The company owns four of the world’s top sparkling soft drink brands: Coca-Cola, Diet Coke, Fanta and Sprite. Its products can be categorized into sparkling soft drinks; water, enhanced water and sports drinks; juice, dairy and plant-based beverages; tea and coffee; and energy drinks.
Coca-Cola’s reach is truly global, with its massive distribution network covering 27 million customer outlets in 200 countries. Strong brands, financial strength, an extensive distribution network, and global reach are some of Coca Cola’s key competitive advantages.
Coca-Cola has increased its dividend in each of the last 56 years and last raised its payout by 5.4%. The company has set targets of a 75% payout ratio and 7-9% annual earnings growth over the long term, which means its dividend will likely continue increasing at a mid-single-digit pace.
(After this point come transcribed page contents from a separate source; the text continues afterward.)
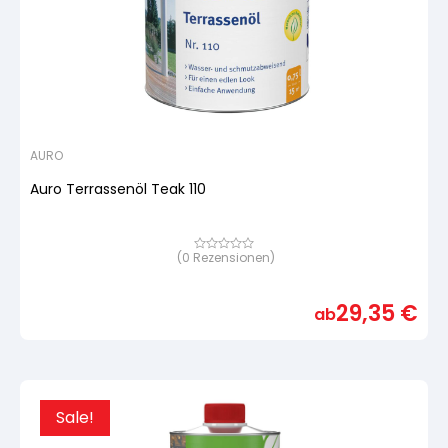
AURO
Auro Terrassenöl Teak 110
(
0
Rezensionen)
Bewertet
mit
von
5,
29,35
€
basierend
ab
auf
Kundenbewertung
Sale!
Dividend growth could remain somewhat lower than earnings growth the next few years as the business continues investing in healthier drinks, which will help ensure that Coca-Cola remains a force for many years to come.
Dividend Aristocrats to Buy Today: Federal Realty Investment Trust (FRT)
Sector: Real Estate
Dividend Yield: 3.4%
Federal Realty Investment Trust (NYSE:FRT) is the only dividend aristocrat in the real estate sector. Investors can learn everything they need to know about investing in real estate investment trusts in this in-depth guide here.
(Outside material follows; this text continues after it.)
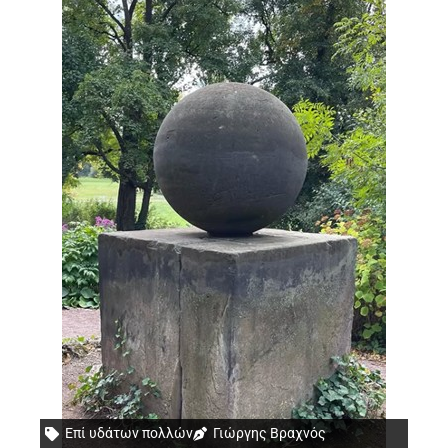
Επί υδάτων πολλών
Γιώργης Βραχνός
Federal Realty is one of the oldest, fully integrated retail REITs in the U.S. The REIT’s portfolio consists of 104 properties with a combined area of 24 million square feet. These are mostly high-quality retail properties such as shopping centers, offices, residential units, and hotel complexes. The properties had 94% occupancy with approximately 3,000 tenants as of December 2017.
Federal Realty focuses on owning properties located in densely populated, affluent communities in Washington, D.C., Boston, San Francisco and Los Angeles. This is one of the company’s major strengths as a good location is of primary importance in this business.
High occupancy levels and a diverse base of tenants provide strong cash flow visibility. Federal Realty is also in a good position to maintain steady rent increases with its landlord-friendly leases and high rollover growth.
Federal Realty has paid quarterly dividends to its shareholders continuously since it was founded in 1962. It has also increased dividends for 50 consecutive years, which is a record in the REIT industry.
The company last raised its dividend by 2% and has recorded a dividend CAGR of 6.3% over the last three years. Single-digit dividend growth is likely to continue.
Brian Bollinger is long AT&T, Exxon Mobil, Kimberly-Clark, Procter & Gamble, and Consolidated Edison.